The F.E.C. has punished political campaigns and their staffers in the past for disguising payments. In a recent instance, the F.E.C. fined the 2012 presidential campaign of former Republican Representative Michele Bachmann after it paid an Iowa state senator for an endorsement and routed the payments through a conduit entity.

According to the Campaign Legal Center’s research, led by senior researcher Margaret Christ, neither the Biden campaign nor the campaigns of Trump’s predecessor, Barack Obama, have engaged in similar obfuscation. But there is one somewhat analogous case: Hillary Clinton’s 2016 presidential campaign.

In 2017, the Campaign Legal Center filed a civil complaint against the Clinton campaign for failing to forthrightly disclose the purpose and recipient of payments for the infamous Trump-Russia dossier.

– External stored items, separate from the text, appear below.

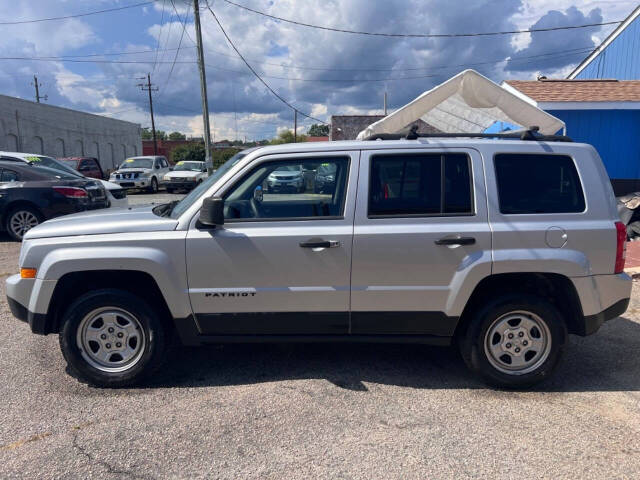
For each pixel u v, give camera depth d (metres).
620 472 2.84
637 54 14.63
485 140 3.88
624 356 4.52
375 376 4.07
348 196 3.74
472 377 4.07
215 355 4.49
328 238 3.68
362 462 2.92
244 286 3.74
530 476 2.80
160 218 3.92
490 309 3.72
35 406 3.57
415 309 3.76
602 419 3.42
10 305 3.91
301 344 4.74
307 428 3.28
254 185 3.82
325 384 3.92
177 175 23.34
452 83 6.05
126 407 3.56
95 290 3.80
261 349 4.61
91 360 3.84
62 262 3.68
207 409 3.53
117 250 3.69
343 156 3.80
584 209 3.77
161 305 3.94
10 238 10.08
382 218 3.72
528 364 3.81
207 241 3.70
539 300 3.71
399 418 3.41
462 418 3.42
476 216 3.72
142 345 3.81
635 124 11.96
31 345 4.68
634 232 9.52
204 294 3.74
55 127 33.38
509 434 3.22
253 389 3.83
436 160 3.79
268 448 3.06
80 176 11.26
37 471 2.84
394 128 6.32
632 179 12.14
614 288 3.78
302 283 3.73
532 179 3.81
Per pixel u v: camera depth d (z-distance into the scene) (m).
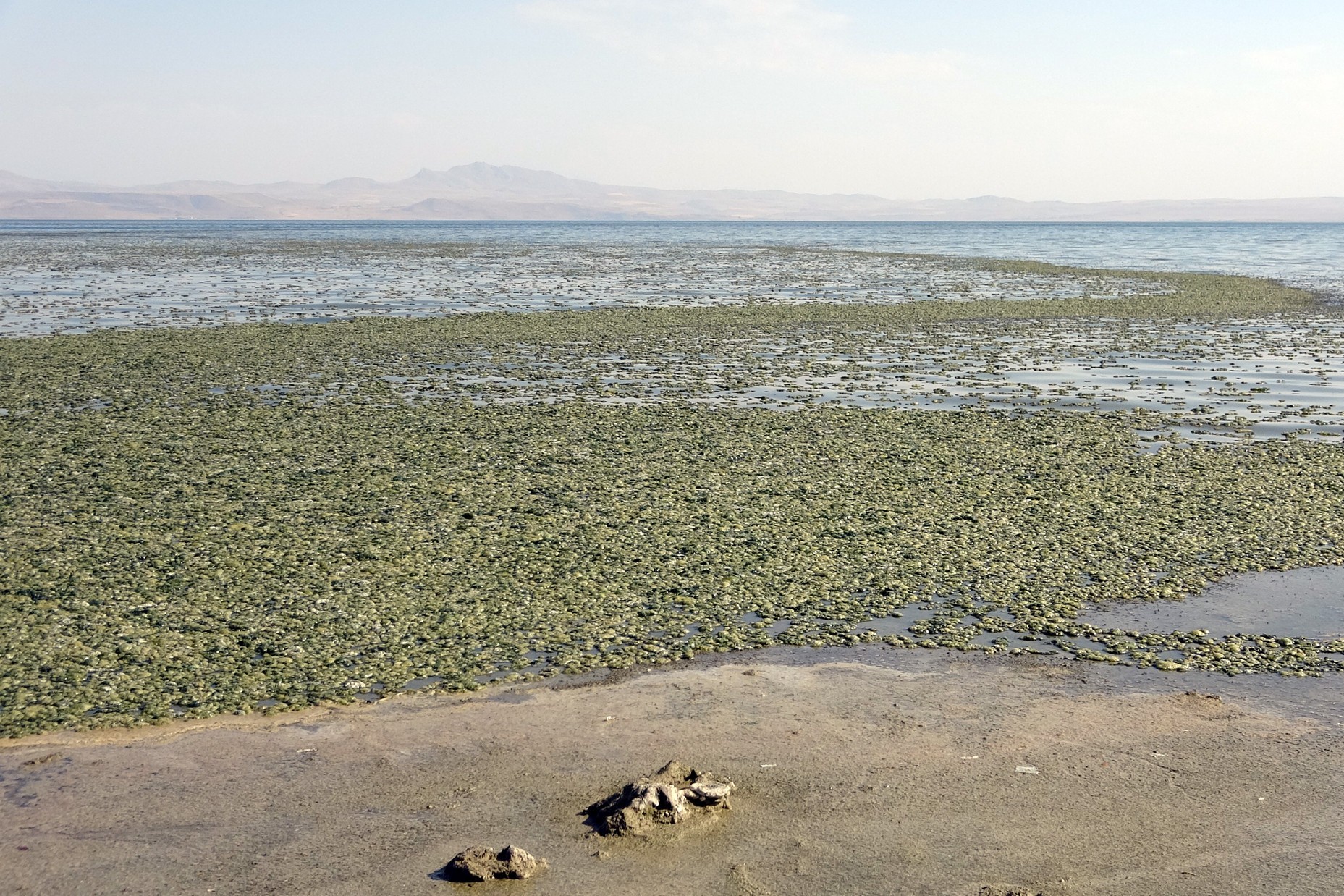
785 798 9.80
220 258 100.44
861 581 15.25
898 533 17.22
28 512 17.64
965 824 9.43
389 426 24.38
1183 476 20.83
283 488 19.20
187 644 12.88
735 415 25.94
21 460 21.03
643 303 54.88
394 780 10.05
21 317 46.28
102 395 27.73
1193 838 9.28
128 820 9.37
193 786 9.92
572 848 8.98
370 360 34.09
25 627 13.20
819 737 10.96
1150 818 9.58
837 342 39.53
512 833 9.20
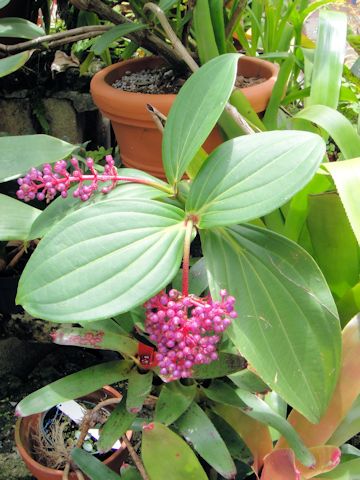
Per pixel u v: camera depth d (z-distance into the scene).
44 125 1.34
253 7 1.25
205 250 0.59
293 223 0.79
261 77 1.09
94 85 1.03
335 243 0.78
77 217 0.54
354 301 0.75
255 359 0.56
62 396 0.67
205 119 0.58
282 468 0.63
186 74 1.12
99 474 0.74
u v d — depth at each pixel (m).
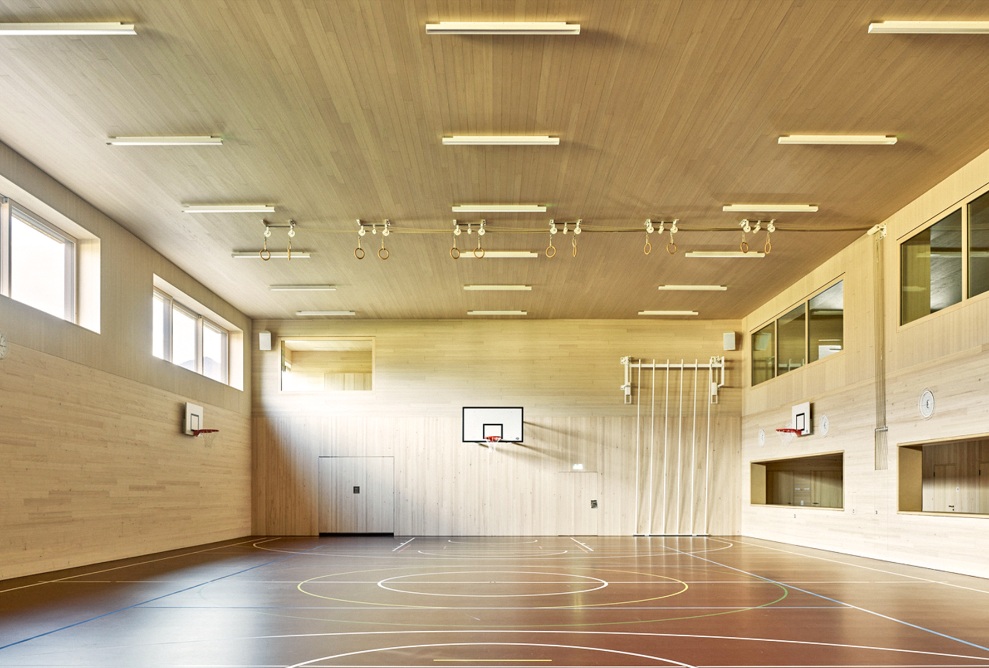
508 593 8.07
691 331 17.97
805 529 14.34
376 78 7.29
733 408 17.78
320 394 17.80
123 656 5.12
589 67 7.10
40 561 9.63
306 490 17.56
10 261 9.41
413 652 5.20
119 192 10.30
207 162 9.30
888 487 11.34
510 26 6.38
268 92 7.58
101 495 11.09
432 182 9.88
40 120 8.27
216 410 15.66
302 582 9.02
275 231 11.82
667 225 11.40
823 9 6.24
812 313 14.13
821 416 13.62
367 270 13.91
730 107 7.87
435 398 17.75
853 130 8.41
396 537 17.02
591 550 13.57
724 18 6.35
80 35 6.59
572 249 12.63
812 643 5.52
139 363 12.30
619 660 4.98
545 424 17.69
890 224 11.24
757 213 11.01
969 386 9.34
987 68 7.13
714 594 7.99
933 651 5.27
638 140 8.62
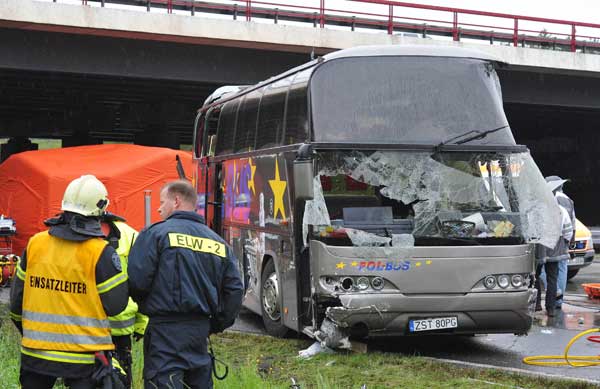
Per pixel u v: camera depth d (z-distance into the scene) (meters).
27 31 24.89
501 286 8.36
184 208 4.71
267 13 27.36
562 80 32.44
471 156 8.55
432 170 8.43
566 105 32.84
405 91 8.70
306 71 8.96
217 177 12.80
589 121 41.16
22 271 4.47
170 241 4.52
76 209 4.37
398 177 8.35
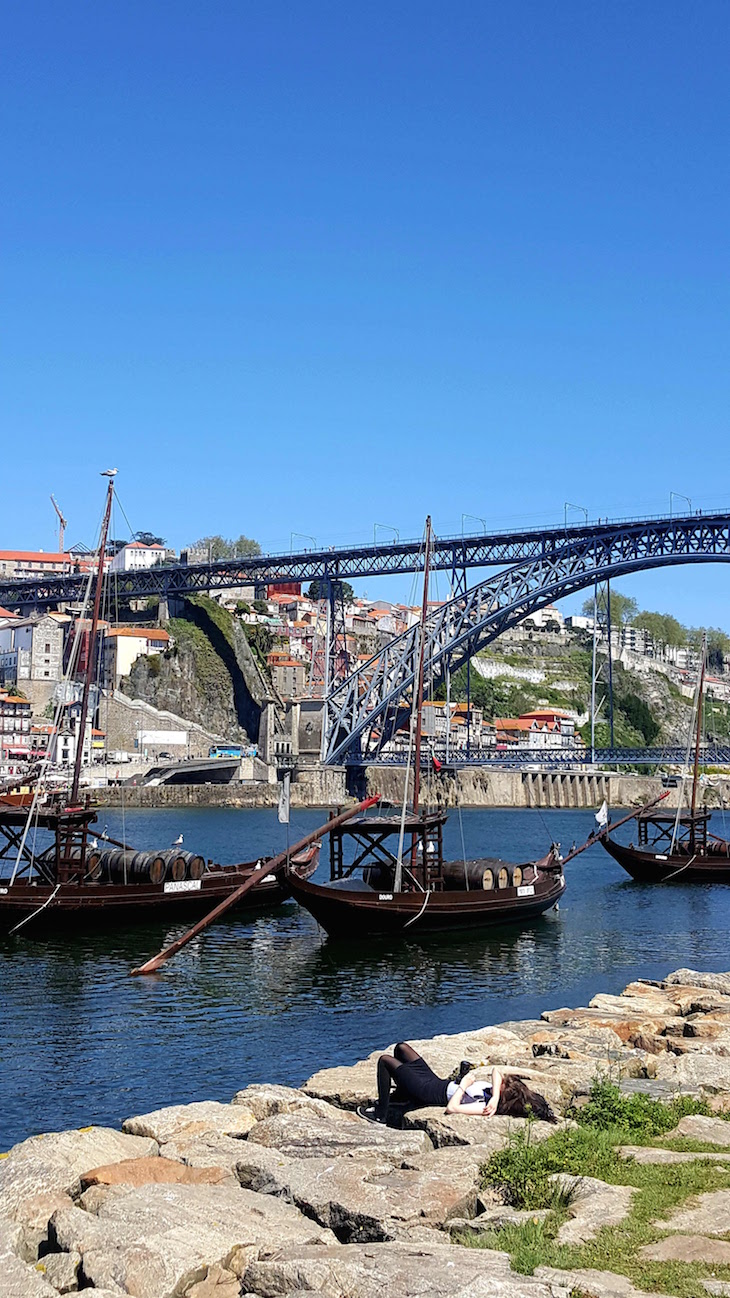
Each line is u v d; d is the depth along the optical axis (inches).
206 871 2293.3
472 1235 458.6
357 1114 721.6
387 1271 400.5
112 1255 433.1
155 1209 478.6
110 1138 611.8
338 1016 1364.4
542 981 1619.1
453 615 6614.2
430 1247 432.5
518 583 6348.4
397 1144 587.2
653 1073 800.3
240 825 5447.8
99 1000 1451.8
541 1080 741.3
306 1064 1125.1
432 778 7829.7
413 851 2123.5
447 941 1972.2
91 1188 527.8
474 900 2065.7
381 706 7076.8
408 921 1982.0
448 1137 592.4
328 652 7652.6
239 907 2261.3
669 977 1325.0
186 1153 601.0
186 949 1849.2
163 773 7647.6
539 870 2401.6
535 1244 425.4
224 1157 590.6
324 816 6456.7
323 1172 539.5
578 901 2691.9
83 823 2100.1
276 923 2155.5
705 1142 572.4
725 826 7086.6
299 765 7706.7
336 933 1951.3
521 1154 527.5
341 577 7662.4
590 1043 917.2
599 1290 375.9
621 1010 1119.0
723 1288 378.3
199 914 2166.6
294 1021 1332.4
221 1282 428.8
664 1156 534.3
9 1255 451.8
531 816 7613.2
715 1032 954.7
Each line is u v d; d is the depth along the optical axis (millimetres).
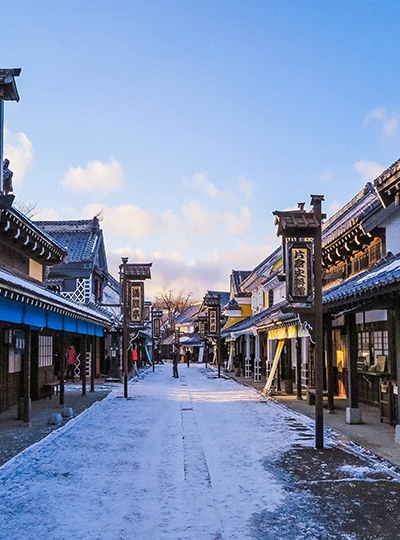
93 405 15547
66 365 27328
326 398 16938
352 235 14961
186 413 13703
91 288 29219
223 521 5336
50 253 17391
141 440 9844
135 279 19828
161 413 13836
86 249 30391
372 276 10656
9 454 8492
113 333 26156
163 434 10508
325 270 19250
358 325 15695
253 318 31328
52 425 11500
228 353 42375
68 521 5363
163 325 72250
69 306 12555
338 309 11555
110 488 6566
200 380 27547
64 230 32719
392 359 12125
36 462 8008
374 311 14062
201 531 5062
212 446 9219
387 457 7980
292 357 24344
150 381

The Clinton campaign paid the opposition research firm Fusion GPS for its dossier services, but routed the money through the Washington law firm Perkins Coie, a more banal seeming vendor, listing the payments in FEC filings as “legal services.”

Still, Potter said the Trump re-election campaign’s operational structure that has cloaked much of its spending dwarfs the money spent on Fusion GPS by Hillary for America in 2016.

It’s unclear whether the recently demoted Parscale will still be involved in helping the Trump campaign run A.M.M.C.—a firm that Parscale helped set up. It’s also unclear whether his own firm, Parscale Strategy, also central to the campaign, will continue to play a central role in doling out donor-funded campaign payments to people and vendors.

The ultimate conundrum created by the Trump campaign’s historically sparse and irregular filings about its spending is that it creates a wide-ranging set of unknown unknowns during a time when public trust in President Trump and in the fairness of elections are both at lows. The Campaign Legal Center’s complaint is that the Trump campaign is breaking a transparency-focused disclosure law and not to its knowledge breaking other election laws. Still, it seems watchdogs will remain highly suspicious of the Trump team’s underlying conduct as long as it keeps up its opaque, boundary-pushing structures.

“The people, either the press or any citizen who wants to look at FEC reports, should not have to play Sherlock Holmes and put together a web of outside information—and by its nature speculation—to figure out where this is going,” Potter said. “That’s the campaign’s job.”

This post has been updated to note the Campaign Legal Center’s complaint has now been filed.